ALLAH'IN RAHMAN İSMİ
Kur’an-ı Kerim’de en fazla tekrar edilen isimlerden biri Rahman’dır. Surelerin başlarında, birçok ayetlerde bu isim zikredildiği gibi, bir surenin ismi de Rahman olmuştur. Rahmet, merhamet, sevgi dolu bu kutsi isim, “dünyada istisnasız olarak tüm yarattıklarına merhamet eden” anlamındadır.
Kâinatın yaratılışı, mahlûkatın çeşitli durumları anlatılırken Rahman ismine vurgu yapılmaktadır. Özellikle “Gökleri, yeri ve ikisi arasındakileri altı gün içinde (altı evrede) yaratan, sonra da Arş’a istiva eden Rahmân’dır.” (Furkan,59) ayetinde Rahman isminin belirtilmesi manidardır. Rahmanın Arşa istiva etmesi Taha Suresinin 5. Ayetinde de ifade edilmiştir.
İstiva kavramı“oturmak, kurulmak” şeklinde tercüme edilmiş ise de, bu fiiller ancak kullara mahsus olduğundan, başka bir anlam kastedilmiş olması gerekir. Çünkü Yüce Allah’ın benzersiz olduğunu, Ona denk ve benzer hiçbir şeyin bulunmadığını yine Kur’an-ı kerim bildirmektedir. Bu nedenle istiva kavramı “hükümran oldu, yönetmeye koyuldu, egemen oldu” şeklinde yorumlanmıştır.
Ayet ve hadislerden anladığımız kadarıyla Arş, kâinatın komuta merkezidir. Allah kâinatı altı evrede yaratmış, Arşı ona merkez kılmış ve Arştan kâinatın tümüne hükmetmektedir. “Rahman” ismini bu konumda zikrederek “Rahman Arş’a istiva etti” buyurması, kâinatın ilahi yönetiminde, işlemesinde ve her türlü işlemlerinde “Rahmaniyet” esas alınmıştır. Yani, kâinatta her şeye Allah’ın sınırsız ve ayırımsız merhameti yansımıştır. En küçüğünden en büyüğüne kadar her eserde “Rahman” ismi görünmektedir. Tabir caizse tüm kâinat Rahman ismiyle formatlanmıştır. Bu itibarla her şeyde genel ve ayırım olmayan bir merhamet görünmektedir.
Rahman ismi yalnız insanlara değil, hayvan ve bitkilerin de tümüne merhameti ulaştırır. Bu dünyadaki kanununu böyle koymuştur.

++++++++++++++++++++

Verilen İstek 1: "Page size: 1275x1650." içeren satırdan girdilerin sonuna kadar olan her şeyi, iki uç da dahil olmak üzere, değiştirmeden yeniden yazar mısın?

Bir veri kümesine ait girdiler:

++++++++++++++++++++

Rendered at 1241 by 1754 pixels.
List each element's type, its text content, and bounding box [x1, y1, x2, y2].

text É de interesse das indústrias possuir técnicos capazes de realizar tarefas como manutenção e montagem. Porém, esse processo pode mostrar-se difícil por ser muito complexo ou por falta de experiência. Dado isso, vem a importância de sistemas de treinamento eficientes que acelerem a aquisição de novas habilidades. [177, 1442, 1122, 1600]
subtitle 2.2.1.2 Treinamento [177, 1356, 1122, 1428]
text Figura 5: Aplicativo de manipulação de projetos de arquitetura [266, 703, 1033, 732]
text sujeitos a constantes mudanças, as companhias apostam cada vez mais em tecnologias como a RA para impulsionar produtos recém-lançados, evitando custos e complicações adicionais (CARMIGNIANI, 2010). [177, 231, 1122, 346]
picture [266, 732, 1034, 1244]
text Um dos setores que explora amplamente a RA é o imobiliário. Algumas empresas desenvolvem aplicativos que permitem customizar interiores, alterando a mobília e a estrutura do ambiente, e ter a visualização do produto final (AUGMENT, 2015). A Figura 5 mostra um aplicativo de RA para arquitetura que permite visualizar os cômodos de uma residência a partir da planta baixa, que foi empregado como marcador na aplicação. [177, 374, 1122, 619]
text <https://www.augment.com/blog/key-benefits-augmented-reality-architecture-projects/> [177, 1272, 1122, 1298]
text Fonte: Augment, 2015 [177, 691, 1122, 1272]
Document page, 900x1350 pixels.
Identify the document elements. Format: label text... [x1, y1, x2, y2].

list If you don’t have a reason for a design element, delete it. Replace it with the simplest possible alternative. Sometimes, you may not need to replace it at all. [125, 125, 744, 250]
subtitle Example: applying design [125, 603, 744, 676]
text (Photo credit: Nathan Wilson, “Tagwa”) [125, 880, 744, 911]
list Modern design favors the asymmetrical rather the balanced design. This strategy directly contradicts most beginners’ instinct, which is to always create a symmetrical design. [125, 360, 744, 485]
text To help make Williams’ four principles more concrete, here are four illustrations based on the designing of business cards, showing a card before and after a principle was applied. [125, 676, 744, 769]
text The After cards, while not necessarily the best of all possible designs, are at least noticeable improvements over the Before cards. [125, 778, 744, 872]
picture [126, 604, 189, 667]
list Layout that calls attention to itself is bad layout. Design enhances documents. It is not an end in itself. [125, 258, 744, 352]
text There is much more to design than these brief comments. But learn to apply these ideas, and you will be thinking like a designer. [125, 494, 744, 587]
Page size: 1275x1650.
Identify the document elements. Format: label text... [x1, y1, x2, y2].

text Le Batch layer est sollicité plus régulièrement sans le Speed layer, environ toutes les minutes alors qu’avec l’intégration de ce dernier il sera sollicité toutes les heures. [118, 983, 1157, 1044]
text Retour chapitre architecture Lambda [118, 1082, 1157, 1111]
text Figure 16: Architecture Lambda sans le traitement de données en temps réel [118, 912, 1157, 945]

++++++++++++++++++++

Verilen İstek 2: Allah'ın Rahman ismini ele alan makaleyi kaldığı yerden sürdürebilir misin?

Çıktı 1:
Page size: 1275x1650.
Identify the document elements. Format: label text... [x1, y1, x2, y2].

text Le Batch layer est sollicité plus régulièrement sans le Speed layer, environ toutes les minutes alors qu’avec l’intégration de ce dernier il sera sollicité toutes les heures. [118, 983, 1157, 1044]
text Retour chapitre architecture Lambda [118, 1082, 1157, 1111]
text Figure 16: Architecture Lambda sans le traitement de données en temps réel [118, 912, 1157, 945]

Çıktı 2:
Güneşin aydınlatma ısı, enerji, renk gibi tüm özellikleri ondan faydalanmak isteyen herkese Müslüman, gayr-ı Müslim veya dinsiz ayırımı yapılmaksızın eşit ölçüde sunulmaktadır. Toprağın ekinleri yetiştirme özelliği yine herkese sunulan bir merhameti gösterir. Toprağı işletenin yaratıcıya yakınlığı veya uzaklığına bakılmaksızın eşit ölçüde merhamet sunulmaktadır. Çalışmak ve toprağı kurallarına göre işletmek ondan faydalanmak için yeterlidir. Havadan istifadede aynı şekildedir. Müslümanın ya da Allah düşmanının istifadesi aynıdır. Rahmete sebep olduğundan dolayı insanlarca “rahmet” olarak isimlendirilen yağmurlar da genel ve ayırımsız bir rahmet sunmaktadır. Bütün bunlar kâinatı yaratan ve işleten Allah’ın tüm eserlerine Rahman isminin yansıdığını gösteren örneklerdir.
Cansız, şuursuz bir şeyin şefkati olmayacağı açıktır. Buna göre, güneş, hangi şefkatle canlılara enerji, ışık ve ısı veriyor? Bazı kavimlerin güneşe tapması, güneşteki bu şefkatten kaynaklanıyor. Güneşteki şefkati güneşin kendisinden sanmışlardır. Toprak hangi şefkatle bizi besliyor? Bulutlar hangi şefkatle tepemizde dolaşıp rahmeti yağdırıyor? Demek kâinata hükmeden Yüce Allah, Rahman sıfatıyla ayırım yapmaksızın merhamet ediyor. Cansız kütlelerde görülen şefkat O’nun Rahman isminden gelen yansımadan ibarettir.
Allah’ın merhametini bildiren diğer ismi de “Rahîm”dir. Bu isim yalnızca kendisine iman eden müminlere yönelik merhameti ifade eder. Ahiretteki merhamet ve şefkat Rahîm isminin tecellisidir. Yalnız müminlere merhamet etmesi, “kâfirlere merhamet etmeyeceği” anlamını da taşımaktadır. O halde kâfirlerin ve günahkârların cezalandırılması da “Rahîm” isminin gereğidir. Allah’ın dünyada hiçbir ayırım yapmaksızın herkese ve tüm canlılara merhamet etmesi, insanları Allah’a yöneltmek ve ahiretteki merhametini kazandırmak içindir. O halde “Rahmaniyet, Rahimiyet içindir” denilebilir.